::: Supplied material
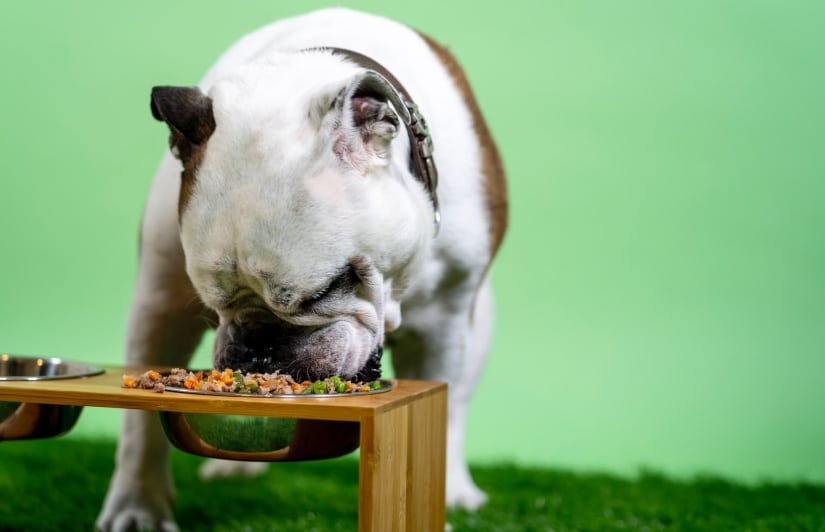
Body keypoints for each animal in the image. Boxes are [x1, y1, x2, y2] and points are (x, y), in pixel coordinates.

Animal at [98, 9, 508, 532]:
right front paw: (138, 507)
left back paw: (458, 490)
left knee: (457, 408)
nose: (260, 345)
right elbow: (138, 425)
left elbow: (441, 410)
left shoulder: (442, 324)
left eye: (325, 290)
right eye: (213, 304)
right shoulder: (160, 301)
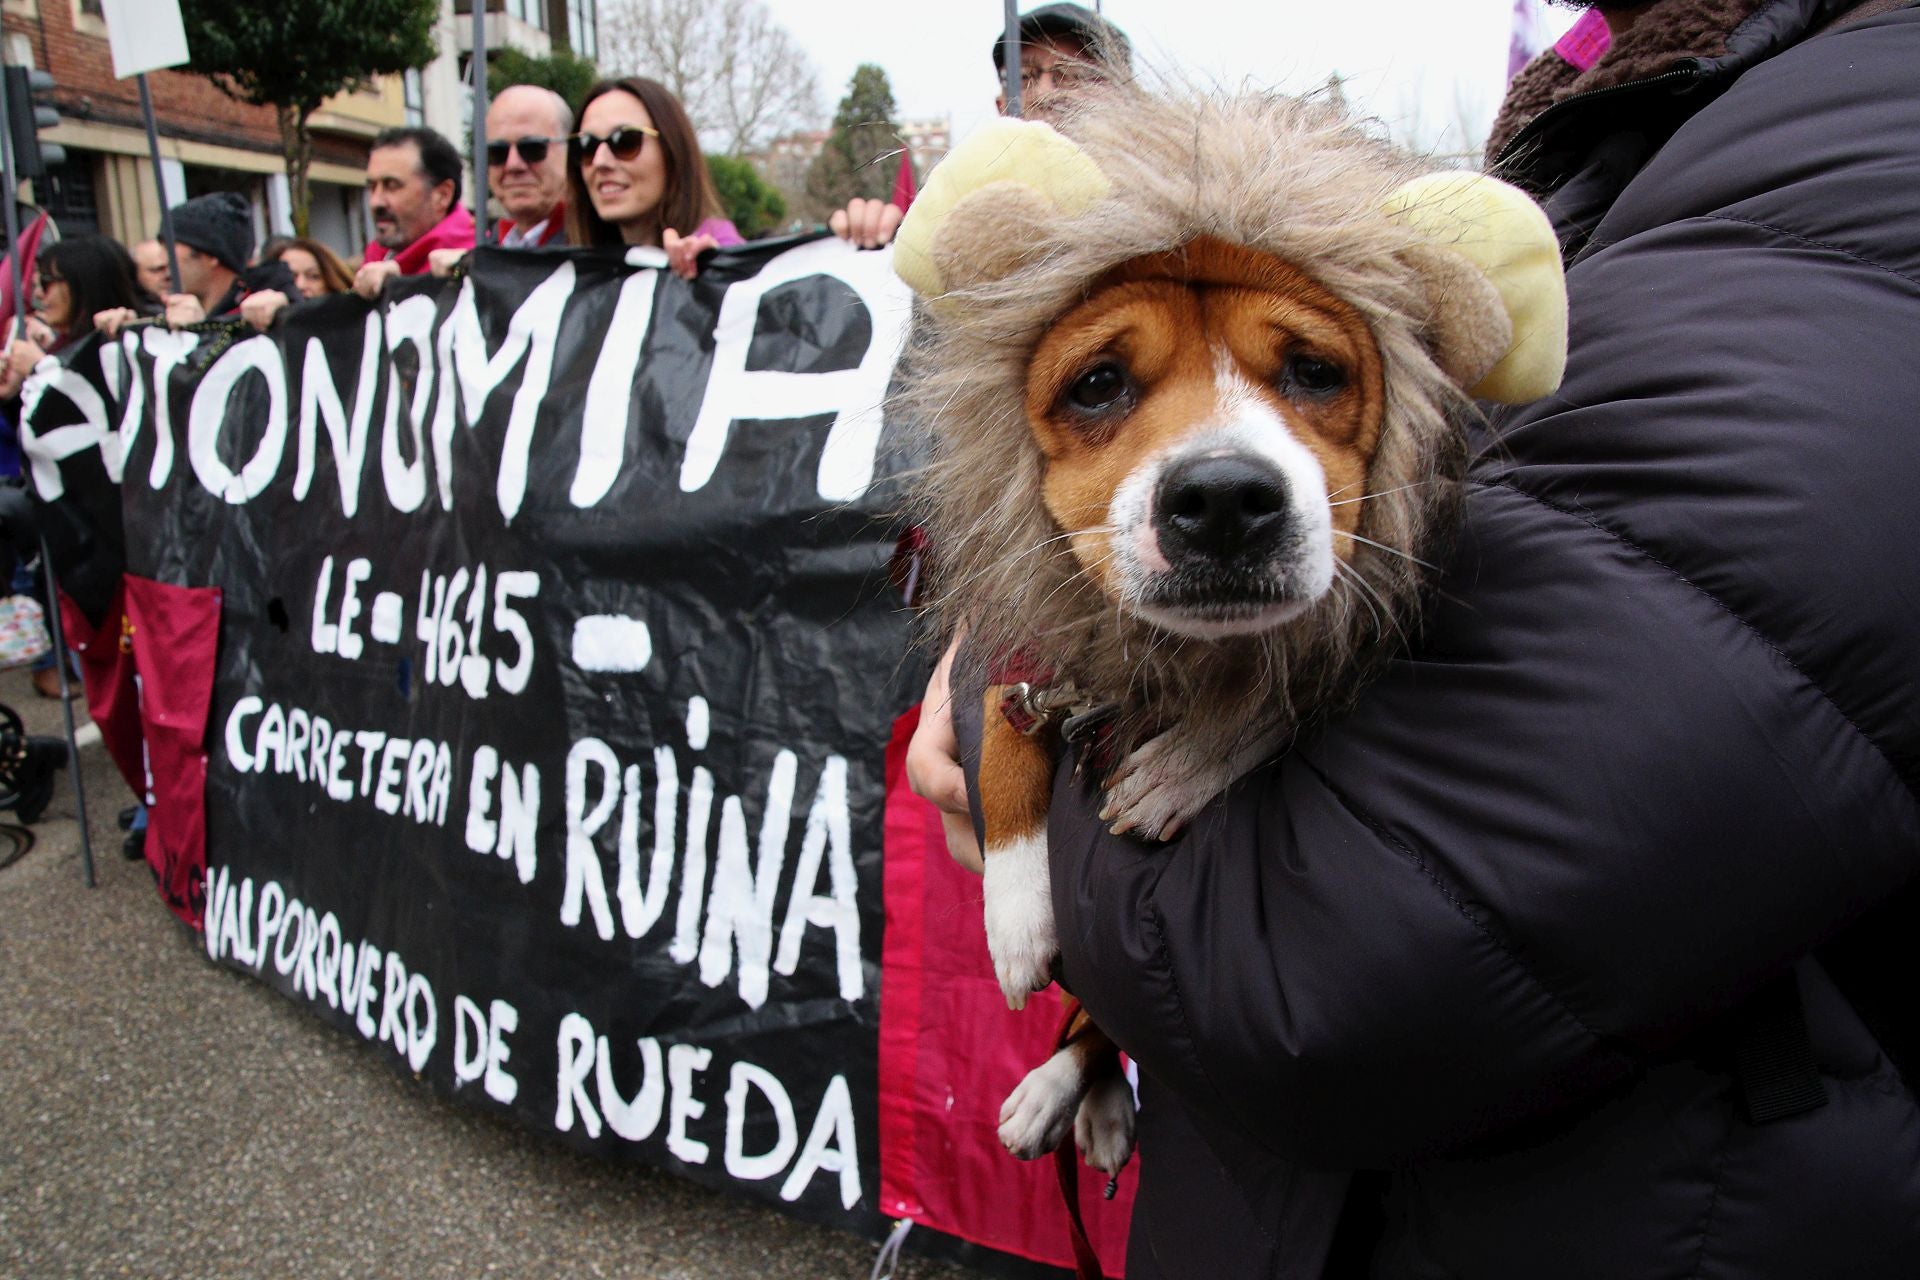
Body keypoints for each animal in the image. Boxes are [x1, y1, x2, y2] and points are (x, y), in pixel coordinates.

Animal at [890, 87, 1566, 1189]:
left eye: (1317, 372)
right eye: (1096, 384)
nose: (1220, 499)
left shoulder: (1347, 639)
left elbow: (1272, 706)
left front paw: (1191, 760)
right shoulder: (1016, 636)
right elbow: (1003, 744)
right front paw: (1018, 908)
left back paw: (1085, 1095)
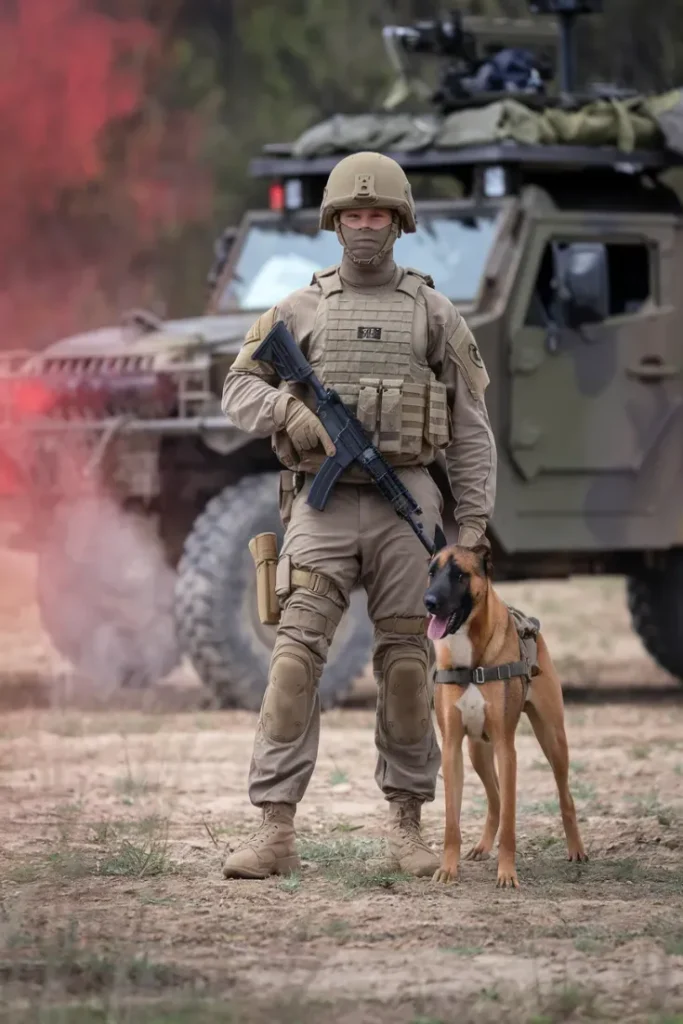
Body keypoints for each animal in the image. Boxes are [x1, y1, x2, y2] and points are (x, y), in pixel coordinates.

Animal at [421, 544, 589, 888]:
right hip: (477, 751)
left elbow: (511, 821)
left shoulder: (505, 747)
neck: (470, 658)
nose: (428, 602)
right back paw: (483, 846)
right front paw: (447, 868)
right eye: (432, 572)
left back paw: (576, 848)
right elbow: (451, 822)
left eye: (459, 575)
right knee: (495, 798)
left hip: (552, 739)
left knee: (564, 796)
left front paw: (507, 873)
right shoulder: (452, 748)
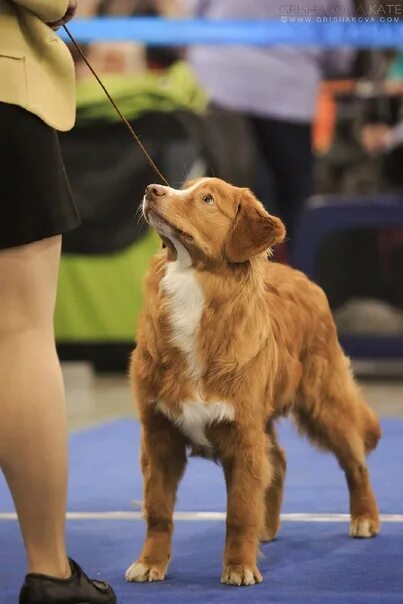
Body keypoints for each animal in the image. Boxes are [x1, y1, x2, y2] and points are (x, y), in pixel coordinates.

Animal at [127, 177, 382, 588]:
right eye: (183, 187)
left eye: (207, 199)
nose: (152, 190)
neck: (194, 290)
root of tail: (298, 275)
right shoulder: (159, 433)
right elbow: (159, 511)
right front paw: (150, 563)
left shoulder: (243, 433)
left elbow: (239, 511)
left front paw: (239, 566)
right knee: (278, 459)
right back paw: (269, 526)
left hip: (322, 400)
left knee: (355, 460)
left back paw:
::::::
Among the entries above, copy exactly only the lines starting with the one containing "neck: (194, 290)" and going through the one containing "left knee: (355, 460)", both ends included.

neck: (194, 290)
root of tail: (298, 275)
right shoulder: (159, 433)
right elbow: (159, 511)
right front paw: (150, 563)
left shoulder: (243, 433)
left elbow: (239, 511)
left front paw: (239, 566)
right knee: (278, 459)
right back paw: (269, 526)
left hip: (322, 400)
left knee: (355, 460)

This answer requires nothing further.